Graduation Date

Spring 5-5-2018

Document Type


Degree Name

Master of Science (MS)


Medical Anatomy


Eosinophilic Esophagitis (EE) is a chronic inflammatory disease that effects individuals of all ages. EE is mediated by an allergen response, causing the release of thymic stromal lymphopoietin (TSLP), and subsequent inflammation and eosinophil migration and infiltration of the esophagus through the activation of the JAK/STAT pathway and CD4+ T-cells. EE has typically been associated with food allergies, but studies have shown that aeroallergens can cause EE as well. Current treatments of EE have primarily focused on nonspecific methods, though anti-TSLP is beginning to be tested as a possible treatment for EE. The aim of this study was to see how house dust mites affected tight junction function in esophageal cells and determine if application of anti-TSLP will prevent dust mite’s effects. This was accomplished through a transwell cell culture model. Dust mites along with experimental conditions Gö 6976, interferon-gamma, eosinophils, and TSLP synthetic peptide (anti-TSLP) was used to determine how these conditions affected esophageal cell tight junctions.

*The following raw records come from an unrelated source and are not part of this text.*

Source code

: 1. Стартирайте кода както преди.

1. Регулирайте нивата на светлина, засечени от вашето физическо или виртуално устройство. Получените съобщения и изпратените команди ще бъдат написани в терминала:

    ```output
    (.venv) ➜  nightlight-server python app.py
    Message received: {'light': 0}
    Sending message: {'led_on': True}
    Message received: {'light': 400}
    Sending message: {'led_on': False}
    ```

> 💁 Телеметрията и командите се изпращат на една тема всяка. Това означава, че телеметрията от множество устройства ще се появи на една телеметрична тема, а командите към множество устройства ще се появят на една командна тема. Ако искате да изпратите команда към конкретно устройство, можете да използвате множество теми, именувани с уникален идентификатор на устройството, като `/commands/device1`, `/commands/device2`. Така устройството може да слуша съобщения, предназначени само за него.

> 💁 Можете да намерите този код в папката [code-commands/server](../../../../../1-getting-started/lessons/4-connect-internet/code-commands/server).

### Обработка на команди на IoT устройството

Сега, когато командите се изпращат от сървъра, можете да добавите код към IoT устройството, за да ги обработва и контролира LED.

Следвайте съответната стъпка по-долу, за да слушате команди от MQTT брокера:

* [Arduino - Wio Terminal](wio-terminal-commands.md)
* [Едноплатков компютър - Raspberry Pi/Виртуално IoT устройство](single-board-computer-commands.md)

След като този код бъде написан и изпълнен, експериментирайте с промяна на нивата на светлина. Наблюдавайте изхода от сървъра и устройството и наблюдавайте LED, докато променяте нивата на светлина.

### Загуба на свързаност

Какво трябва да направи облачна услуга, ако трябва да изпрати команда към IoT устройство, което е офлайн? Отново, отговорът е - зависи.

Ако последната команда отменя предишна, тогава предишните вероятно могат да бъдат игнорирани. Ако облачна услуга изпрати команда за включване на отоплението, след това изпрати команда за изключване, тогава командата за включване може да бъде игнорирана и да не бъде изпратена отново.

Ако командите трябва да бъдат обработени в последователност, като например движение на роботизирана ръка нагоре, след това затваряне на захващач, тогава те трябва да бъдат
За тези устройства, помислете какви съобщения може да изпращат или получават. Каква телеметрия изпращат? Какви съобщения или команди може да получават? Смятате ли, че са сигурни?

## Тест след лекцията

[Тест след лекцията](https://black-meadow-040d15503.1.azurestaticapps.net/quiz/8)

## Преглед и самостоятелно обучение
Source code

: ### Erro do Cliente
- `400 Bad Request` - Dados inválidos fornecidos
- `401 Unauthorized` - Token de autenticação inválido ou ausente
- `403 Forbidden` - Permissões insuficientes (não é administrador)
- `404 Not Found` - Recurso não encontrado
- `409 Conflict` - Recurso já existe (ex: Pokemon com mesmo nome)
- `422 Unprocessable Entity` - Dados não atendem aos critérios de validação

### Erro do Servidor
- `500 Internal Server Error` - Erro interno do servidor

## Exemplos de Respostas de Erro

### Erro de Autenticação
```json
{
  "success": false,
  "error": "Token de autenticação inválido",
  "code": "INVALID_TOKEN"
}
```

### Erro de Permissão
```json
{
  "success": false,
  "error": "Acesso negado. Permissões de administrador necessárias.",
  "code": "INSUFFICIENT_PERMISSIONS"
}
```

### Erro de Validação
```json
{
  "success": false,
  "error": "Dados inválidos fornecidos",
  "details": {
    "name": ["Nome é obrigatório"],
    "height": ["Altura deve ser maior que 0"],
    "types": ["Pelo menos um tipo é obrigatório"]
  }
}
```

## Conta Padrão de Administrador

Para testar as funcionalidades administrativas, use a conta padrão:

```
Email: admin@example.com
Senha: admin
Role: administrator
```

Transepithelial electrical resistance (TEER) was recorded to measure epithelial integrity. Cells were analyzed through Prism and imaged by immunofluorescence staining. Results showed that dust mites caused a decrease in epithelial resistance through a 24-hour period. Interactions between eosinophils and dust mites caused further decreases in epithelium resistance. When esophageal cells are treated with anti-TSLP, the addition of dust mites did not cause a fall in electrical resistance; however, it did not stop eosinophils disruption of epithelial resistance. Immunofluorescence was used to show changes in tight junction function for each condition. These findings indicate that dust mites do affect esophageal cell function and anti-TSLP negates the disruptive actions of dust mites. Further studies have to be conducted to understand aeroallergens role in EE and how treatments can be tailored for aeroallergens.